| Exercise objective |
Retype every record exactly. Skip the images.

Saved data entries:
━━━━
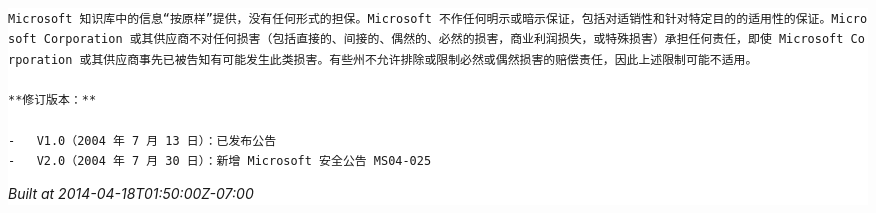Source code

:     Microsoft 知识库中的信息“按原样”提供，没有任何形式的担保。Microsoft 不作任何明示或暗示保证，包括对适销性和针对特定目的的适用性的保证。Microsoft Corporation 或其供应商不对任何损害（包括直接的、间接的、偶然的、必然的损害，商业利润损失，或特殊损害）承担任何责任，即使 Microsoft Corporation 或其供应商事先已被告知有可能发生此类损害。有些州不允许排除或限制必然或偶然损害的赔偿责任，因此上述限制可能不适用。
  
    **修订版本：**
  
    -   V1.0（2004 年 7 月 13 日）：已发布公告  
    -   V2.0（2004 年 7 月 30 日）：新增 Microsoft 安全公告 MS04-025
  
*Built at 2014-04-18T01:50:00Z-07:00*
━━━━
| Finished task |
Source code

:     Microsoft 知识库中的信息“按原样”提供，没有任何形式的担保。Microsoft 不作任何明示或暗示保证，包括对适销性和针对特定目的的适用性的保证。Microsoft Corporation 或其供应商不对任何损害（包括直接的、间接的、偶然的、必然的损害，商业利润损失，或特殊损害）承担任何责任，即使 Microsoft Corporation 或其供应商事先已被告知有可能发生此类损害。有些州不允许排除或限制必然或偶然损害的赔偿责任，因此上述限制可能不适用。
  
    **修订版本：**
  
    -   V1.0（2004 年 7 月 13 日）：已发布公告  
    -   V2.0（2004 年 7 月 30 日）：新增 Microsoft 安全公告 MS04-025
  
*Built at 2014-04-18T01:50:00Z-07:00*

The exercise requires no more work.